Anyone who knows anything about bone knows that normal bone cannot form in the presence of chronic inflammation as in periodontal disease, osteoporosis, and osteoarthritis. However, in these diseases the agent that causes the resorption are cytokines (molecules) produced distant from the bone. The inflammatory cell infiltrate that is producing the cytokines are not in the bone. Osteoarthritis is most like allografts in the type of bone formed. The inflammatory infiltrate is in the synovial fluid and is made up primarily of lymphocytes, resulting in sclerotic bone formation that can end with total knee replacement. However, with allografts the lymphocyte infiltration is actually in the bone and on the bone that is forming, yet our profession somehow thinks that this will produce normal bone. The only excuse the profession has is that no one in the profession has seen histology of allografts mineralizing. The following histology is bone mineralization of a site grafted with a mineralized freeze dried bone allograft from the study:

Allografts are neither osteoinductive nor osteogenic in humans and this finding is supported by studies (references upon request). There is not a single publication that has found that allografts are osteoinductive or osteogenic in humans. This study shows that allografts inhibit bone formation, but that is not the problem. The problem is that these materials produce sclerotic bone that can breakup and result in implant loss.

There are no published long-term studies that have studied implant success rates in sockets grafted with any cadaver bone graft material, yet there are published success rates for implants placed in SteinerBio bone grafts: 100% success after 3 years in function.

No histological studies have ever shown cadaver bone graft remodeling into normal bone and no remodeling of cadaver bone graft sites were found in this study. However, in this study it was common to find sites grafted with SteinerBio materials in the process of remodeling, as you see in the image below where woven bone is remodeling into lamellar bone with a complete lack of inflammation:
There has never been any scientific support for the use of any cadaver bone graft placed in sockets to support dental implants, yet every dental school and most every lecturer tells you that it is what you need to do. However, there has been progress. I have had extensive communication with a few prominent lecturers about the lack of scientific support for cadaver bone grafts and the failure of sclerotic bone. These lecturers have taught the importance of grafting and use of cadaver bone grafts their entire careers. Now, however, they are teaching how to not graft, and that is progress. They are unable to tell you that what they have been teaching you for their entire career is wrong, but at least no graft is better than a cadaver graft.

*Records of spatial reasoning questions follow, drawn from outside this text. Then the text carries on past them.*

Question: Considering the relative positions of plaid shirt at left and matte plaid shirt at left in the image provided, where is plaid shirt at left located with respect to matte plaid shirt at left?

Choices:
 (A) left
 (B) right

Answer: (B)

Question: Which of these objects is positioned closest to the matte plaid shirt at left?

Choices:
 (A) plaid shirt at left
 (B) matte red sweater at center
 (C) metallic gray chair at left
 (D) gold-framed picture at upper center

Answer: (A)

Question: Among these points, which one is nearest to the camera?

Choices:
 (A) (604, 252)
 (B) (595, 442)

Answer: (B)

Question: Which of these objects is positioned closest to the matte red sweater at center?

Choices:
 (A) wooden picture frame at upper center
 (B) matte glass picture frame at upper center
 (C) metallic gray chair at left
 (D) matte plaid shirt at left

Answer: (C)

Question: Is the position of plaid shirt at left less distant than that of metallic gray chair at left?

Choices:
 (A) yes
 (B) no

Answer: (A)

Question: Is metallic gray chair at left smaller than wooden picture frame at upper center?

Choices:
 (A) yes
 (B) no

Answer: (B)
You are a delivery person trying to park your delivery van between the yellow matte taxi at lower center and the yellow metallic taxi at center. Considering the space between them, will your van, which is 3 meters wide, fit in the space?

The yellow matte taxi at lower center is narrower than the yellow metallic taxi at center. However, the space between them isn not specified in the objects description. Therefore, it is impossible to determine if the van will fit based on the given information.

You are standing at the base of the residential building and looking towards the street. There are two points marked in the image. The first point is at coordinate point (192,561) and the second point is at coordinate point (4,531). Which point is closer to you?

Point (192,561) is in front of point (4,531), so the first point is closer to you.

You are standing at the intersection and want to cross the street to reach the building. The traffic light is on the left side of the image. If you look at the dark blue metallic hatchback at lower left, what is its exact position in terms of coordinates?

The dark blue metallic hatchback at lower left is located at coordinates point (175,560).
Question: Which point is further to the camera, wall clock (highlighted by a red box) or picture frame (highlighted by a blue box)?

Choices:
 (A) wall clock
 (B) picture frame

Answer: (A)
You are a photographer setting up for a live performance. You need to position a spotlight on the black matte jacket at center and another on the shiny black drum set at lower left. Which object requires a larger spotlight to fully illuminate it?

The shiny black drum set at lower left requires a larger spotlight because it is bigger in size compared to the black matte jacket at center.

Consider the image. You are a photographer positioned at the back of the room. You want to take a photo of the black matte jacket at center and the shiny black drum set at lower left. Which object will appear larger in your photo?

Will someone in the profession stand up and admit that the profession has been wrong about cadaver bone graft? Maybe, but we know for sure that when the public learns that cadaver bone grafts produce pathologic bone that never turns into normal bone, that the success rates of implants placed in these materials have never been studied, that the bone can break down and the implant lost, and that the cadaver bone is never resorbed, the public will force change and it is going to happen sooner than the profession is prepared for.